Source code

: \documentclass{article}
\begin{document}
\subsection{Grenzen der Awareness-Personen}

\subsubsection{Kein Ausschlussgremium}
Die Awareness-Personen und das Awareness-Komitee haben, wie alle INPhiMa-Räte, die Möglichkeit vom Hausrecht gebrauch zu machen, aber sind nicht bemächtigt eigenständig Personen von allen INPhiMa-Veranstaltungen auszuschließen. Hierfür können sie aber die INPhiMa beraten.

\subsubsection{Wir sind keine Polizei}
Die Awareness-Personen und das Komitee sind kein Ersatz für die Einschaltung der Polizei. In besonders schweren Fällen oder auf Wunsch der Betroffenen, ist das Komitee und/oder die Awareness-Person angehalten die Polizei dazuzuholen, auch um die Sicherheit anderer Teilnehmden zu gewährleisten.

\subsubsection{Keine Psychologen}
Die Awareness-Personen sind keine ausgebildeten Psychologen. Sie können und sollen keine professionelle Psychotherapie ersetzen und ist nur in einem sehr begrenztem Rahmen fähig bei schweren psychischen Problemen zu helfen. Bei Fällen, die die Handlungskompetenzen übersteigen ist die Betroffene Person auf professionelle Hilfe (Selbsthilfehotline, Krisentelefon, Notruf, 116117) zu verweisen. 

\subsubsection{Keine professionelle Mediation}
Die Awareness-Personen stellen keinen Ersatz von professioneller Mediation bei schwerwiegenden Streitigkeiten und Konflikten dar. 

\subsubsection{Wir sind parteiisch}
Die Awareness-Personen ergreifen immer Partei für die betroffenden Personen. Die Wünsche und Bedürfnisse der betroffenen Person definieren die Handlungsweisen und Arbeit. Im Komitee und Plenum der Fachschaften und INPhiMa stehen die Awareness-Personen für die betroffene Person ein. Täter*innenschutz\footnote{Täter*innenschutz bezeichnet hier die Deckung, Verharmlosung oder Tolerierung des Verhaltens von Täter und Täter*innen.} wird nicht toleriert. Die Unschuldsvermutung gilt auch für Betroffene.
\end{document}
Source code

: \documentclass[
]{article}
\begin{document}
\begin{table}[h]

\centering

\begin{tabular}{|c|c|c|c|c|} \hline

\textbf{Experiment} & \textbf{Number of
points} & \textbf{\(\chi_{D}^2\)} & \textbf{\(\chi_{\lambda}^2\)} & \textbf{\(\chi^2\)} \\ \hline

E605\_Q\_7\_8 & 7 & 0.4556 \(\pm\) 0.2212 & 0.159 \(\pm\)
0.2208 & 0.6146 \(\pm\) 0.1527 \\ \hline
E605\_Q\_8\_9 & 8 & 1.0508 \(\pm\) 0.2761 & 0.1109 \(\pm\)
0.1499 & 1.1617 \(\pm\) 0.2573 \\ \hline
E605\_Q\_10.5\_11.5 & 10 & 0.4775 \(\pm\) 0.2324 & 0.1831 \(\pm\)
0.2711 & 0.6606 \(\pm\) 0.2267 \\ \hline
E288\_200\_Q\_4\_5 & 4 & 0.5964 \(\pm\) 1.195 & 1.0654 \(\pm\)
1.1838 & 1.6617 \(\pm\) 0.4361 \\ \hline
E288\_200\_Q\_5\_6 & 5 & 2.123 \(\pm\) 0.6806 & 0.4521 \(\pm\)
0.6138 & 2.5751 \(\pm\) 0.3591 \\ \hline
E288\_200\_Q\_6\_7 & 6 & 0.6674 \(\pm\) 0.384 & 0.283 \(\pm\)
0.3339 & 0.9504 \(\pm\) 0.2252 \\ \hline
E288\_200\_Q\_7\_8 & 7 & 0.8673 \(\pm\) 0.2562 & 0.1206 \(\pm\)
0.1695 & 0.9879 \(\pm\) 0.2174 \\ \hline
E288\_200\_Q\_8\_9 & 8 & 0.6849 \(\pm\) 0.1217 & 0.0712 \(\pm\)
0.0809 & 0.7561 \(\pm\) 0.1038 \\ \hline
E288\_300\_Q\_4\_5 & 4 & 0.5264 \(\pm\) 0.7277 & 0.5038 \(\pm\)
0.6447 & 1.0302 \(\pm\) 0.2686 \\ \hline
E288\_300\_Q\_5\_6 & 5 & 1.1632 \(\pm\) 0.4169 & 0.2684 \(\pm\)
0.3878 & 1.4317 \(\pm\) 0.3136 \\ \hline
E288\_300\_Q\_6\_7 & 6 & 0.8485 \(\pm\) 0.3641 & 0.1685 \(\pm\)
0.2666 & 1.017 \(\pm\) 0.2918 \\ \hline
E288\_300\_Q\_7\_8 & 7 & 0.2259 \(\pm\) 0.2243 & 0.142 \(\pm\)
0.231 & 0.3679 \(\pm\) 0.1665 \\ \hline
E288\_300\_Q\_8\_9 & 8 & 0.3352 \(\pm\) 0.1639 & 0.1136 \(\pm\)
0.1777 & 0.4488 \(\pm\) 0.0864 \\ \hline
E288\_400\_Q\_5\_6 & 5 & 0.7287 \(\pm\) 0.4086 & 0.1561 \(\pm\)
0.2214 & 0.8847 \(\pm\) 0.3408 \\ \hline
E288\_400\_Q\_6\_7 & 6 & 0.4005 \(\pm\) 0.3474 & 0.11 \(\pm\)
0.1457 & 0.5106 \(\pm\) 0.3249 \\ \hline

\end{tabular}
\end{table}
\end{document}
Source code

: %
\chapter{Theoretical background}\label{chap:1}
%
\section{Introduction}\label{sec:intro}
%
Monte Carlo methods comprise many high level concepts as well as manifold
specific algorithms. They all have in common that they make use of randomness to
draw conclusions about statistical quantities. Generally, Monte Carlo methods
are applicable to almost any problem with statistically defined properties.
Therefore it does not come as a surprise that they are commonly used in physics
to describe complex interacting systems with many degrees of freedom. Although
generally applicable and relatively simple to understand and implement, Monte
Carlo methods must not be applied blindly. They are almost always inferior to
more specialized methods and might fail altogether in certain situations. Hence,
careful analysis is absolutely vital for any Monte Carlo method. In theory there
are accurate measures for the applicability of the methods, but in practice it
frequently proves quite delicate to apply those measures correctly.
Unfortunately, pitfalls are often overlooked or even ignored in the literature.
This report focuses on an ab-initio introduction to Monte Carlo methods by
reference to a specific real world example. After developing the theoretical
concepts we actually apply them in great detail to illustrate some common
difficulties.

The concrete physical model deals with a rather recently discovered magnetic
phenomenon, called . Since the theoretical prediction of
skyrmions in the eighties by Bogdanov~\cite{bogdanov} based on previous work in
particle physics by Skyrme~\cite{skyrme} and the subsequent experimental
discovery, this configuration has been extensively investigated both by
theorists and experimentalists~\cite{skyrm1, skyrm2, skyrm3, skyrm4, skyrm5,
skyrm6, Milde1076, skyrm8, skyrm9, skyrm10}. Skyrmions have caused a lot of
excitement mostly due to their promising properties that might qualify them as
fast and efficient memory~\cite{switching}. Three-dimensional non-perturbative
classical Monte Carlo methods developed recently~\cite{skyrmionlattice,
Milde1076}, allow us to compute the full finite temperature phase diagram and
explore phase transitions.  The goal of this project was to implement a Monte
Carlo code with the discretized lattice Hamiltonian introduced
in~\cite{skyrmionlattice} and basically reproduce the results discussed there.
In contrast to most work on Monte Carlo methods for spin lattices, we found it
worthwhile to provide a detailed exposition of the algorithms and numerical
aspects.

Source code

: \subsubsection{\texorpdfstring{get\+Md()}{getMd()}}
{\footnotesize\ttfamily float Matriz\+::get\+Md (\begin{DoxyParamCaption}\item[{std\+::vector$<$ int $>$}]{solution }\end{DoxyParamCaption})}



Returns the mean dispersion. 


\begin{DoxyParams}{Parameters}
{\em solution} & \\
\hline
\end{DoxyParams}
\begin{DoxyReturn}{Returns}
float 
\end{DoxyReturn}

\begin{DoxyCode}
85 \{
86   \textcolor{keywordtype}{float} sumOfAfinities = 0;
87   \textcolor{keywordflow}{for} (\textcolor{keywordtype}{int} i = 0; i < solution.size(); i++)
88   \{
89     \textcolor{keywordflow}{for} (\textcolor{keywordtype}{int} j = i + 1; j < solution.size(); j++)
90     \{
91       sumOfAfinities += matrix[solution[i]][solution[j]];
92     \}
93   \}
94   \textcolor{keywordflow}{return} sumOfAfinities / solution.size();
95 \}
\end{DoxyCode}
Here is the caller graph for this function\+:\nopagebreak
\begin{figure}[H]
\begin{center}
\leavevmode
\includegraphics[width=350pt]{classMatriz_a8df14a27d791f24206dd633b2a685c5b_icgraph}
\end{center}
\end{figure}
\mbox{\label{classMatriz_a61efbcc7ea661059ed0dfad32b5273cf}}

## What you need to do
Copy out, from the listing above, every line that contains the string "physics".

## Response for this exercise
Therefore it does not come as a surprise that they are commonly used in physics
particle physics by Skyrme~\cite{skyrme} and the subsequent experimental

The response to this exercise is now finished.